#### [HOW TO COMPLETE THIS TASK]
All the lines below should appear again unchanged, though their pictures should not.

#### [INFORMATION GIVEN]
---
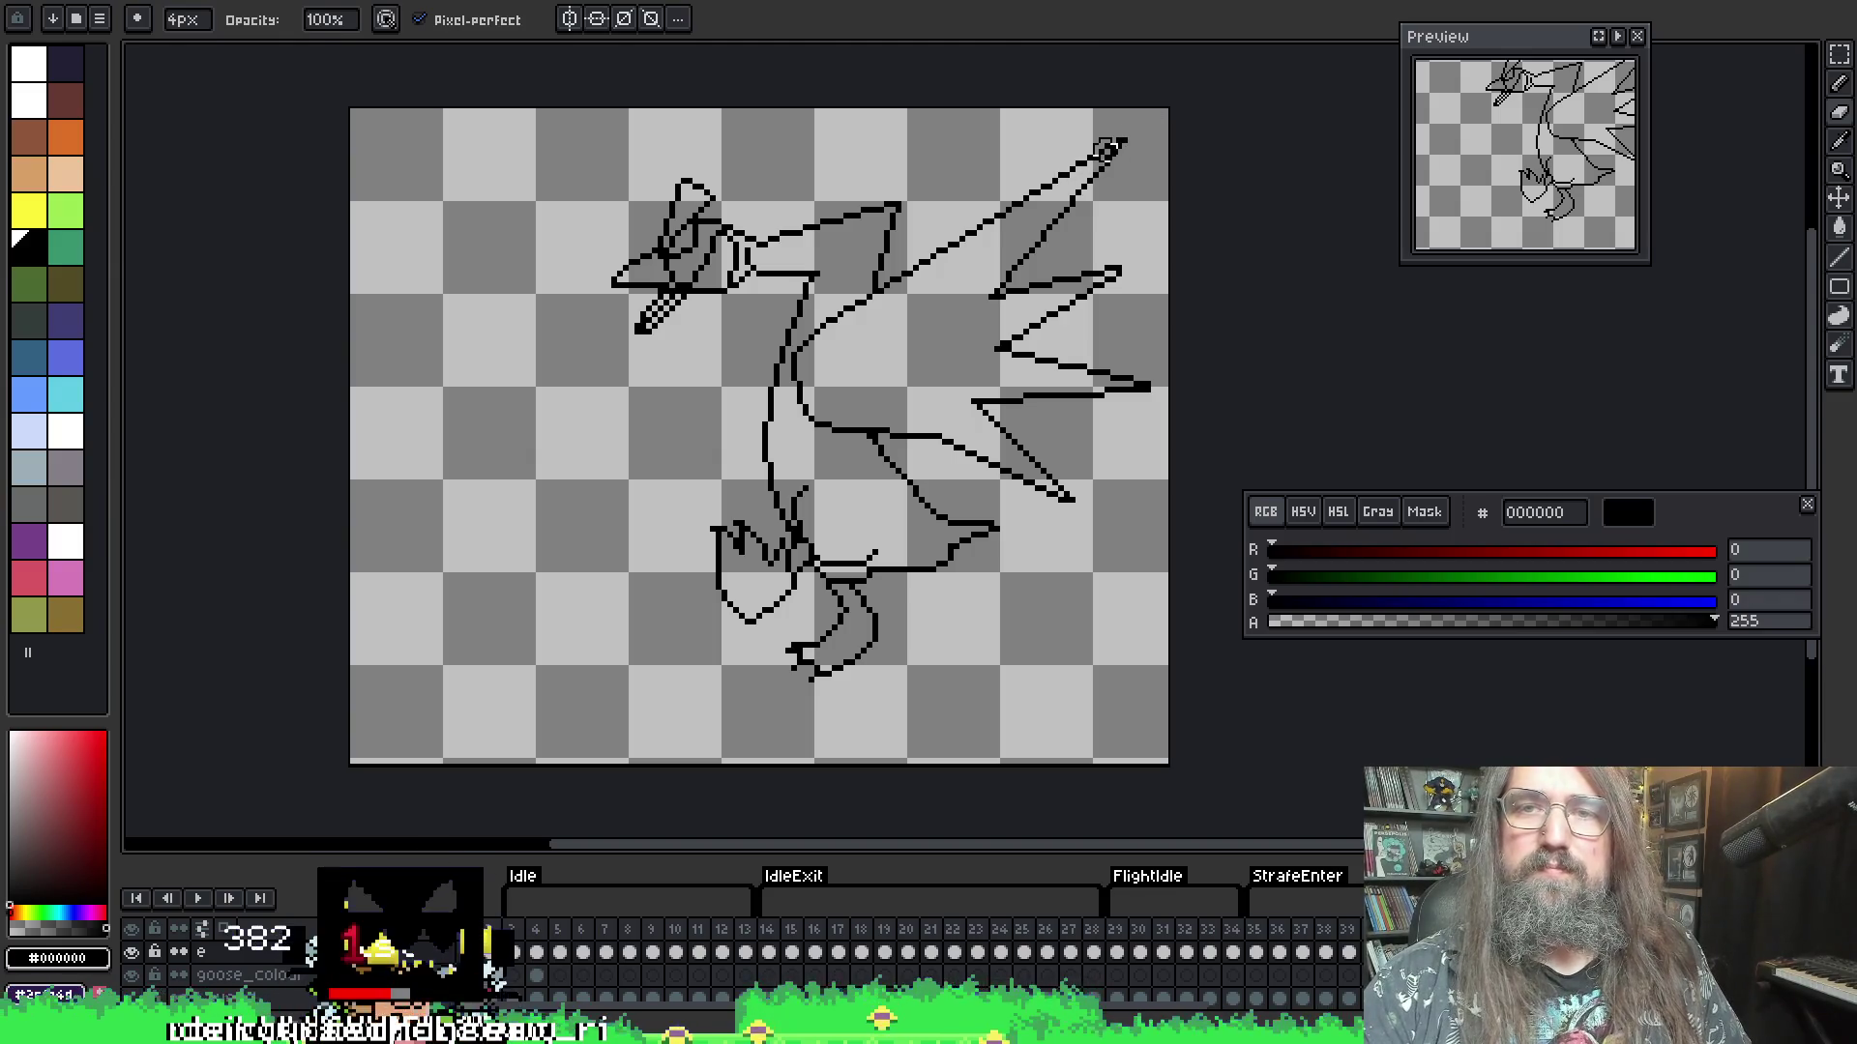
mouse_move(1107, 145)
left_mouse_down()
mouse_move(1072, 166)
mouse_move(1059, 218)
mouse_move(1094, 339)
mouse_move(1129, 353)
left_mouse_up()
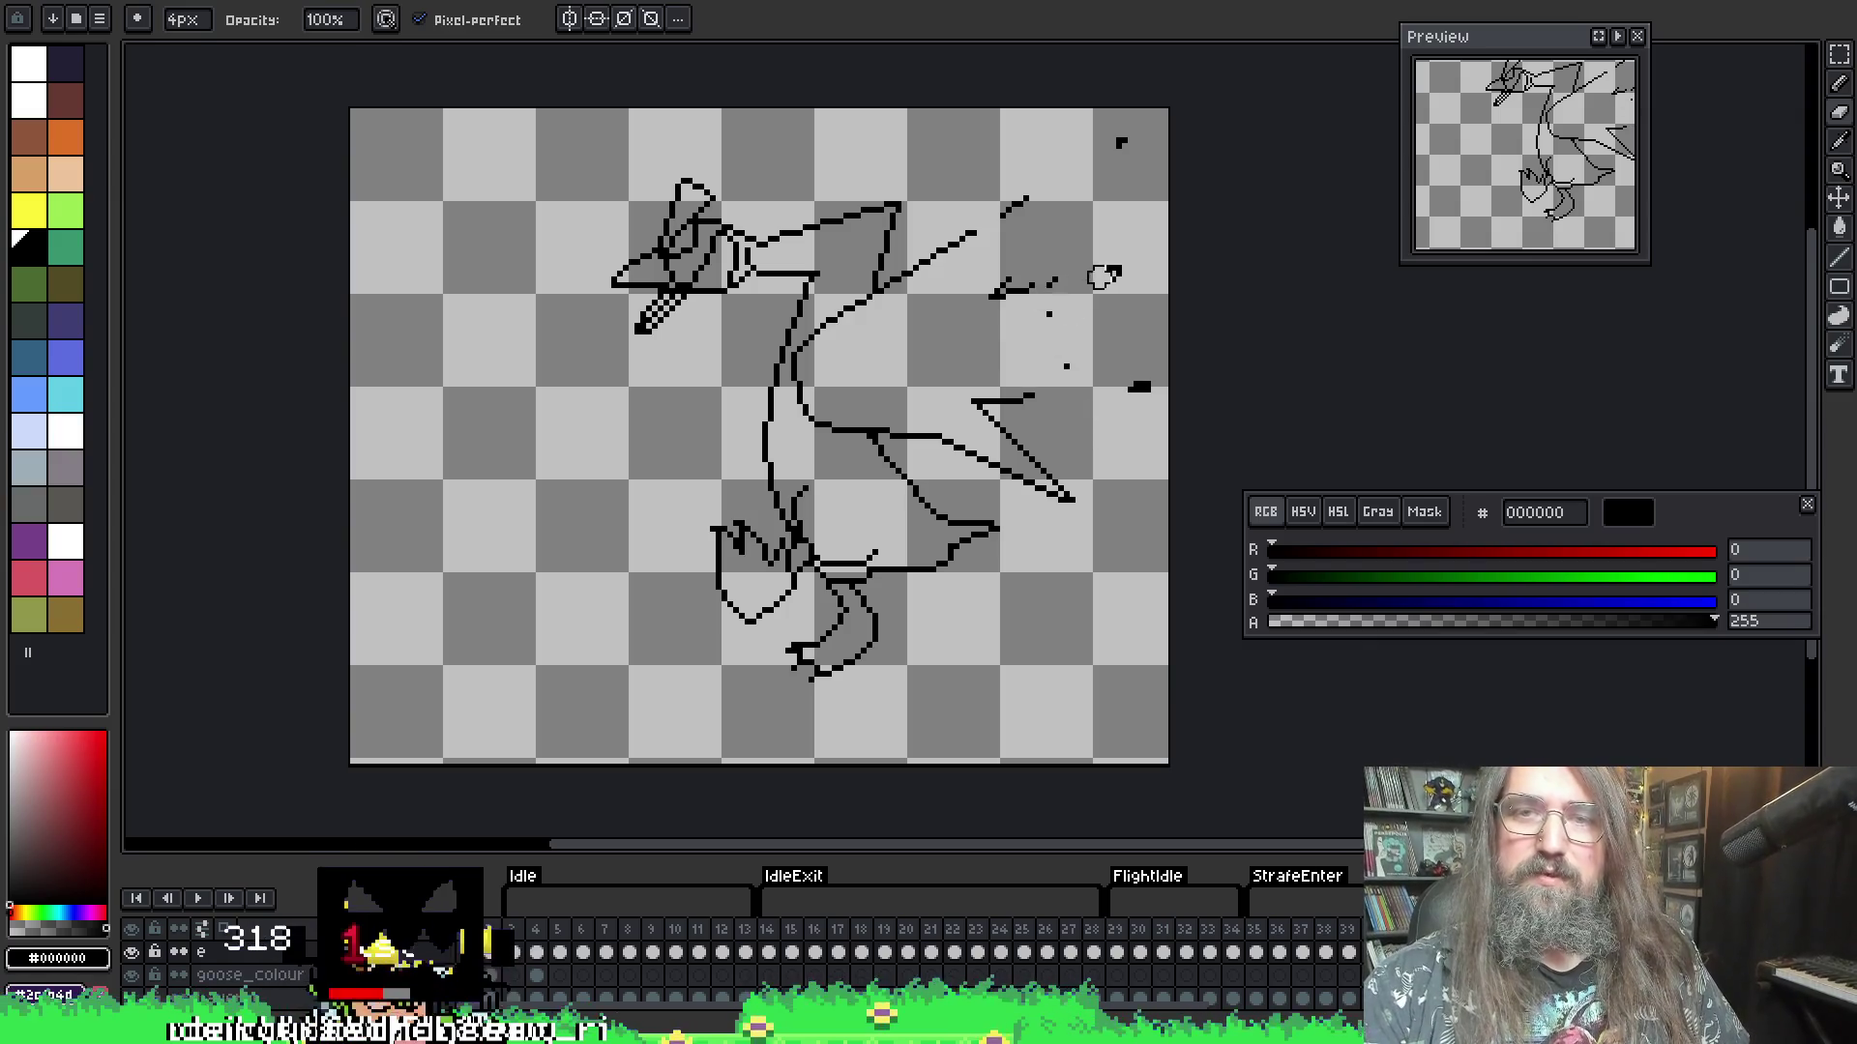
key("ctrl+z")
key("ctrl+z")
---
#### [REPLY TO THE TASK]
mouse_move(1107, 145)
left_mouse_down()
mouse_move(1072, 166)
mouse_move(1059, 218)
mouse_move(1094, 339)
mouse_move(1129, 353)
left_mouse_up()
key("ctrl+z")
key("ctrl+z")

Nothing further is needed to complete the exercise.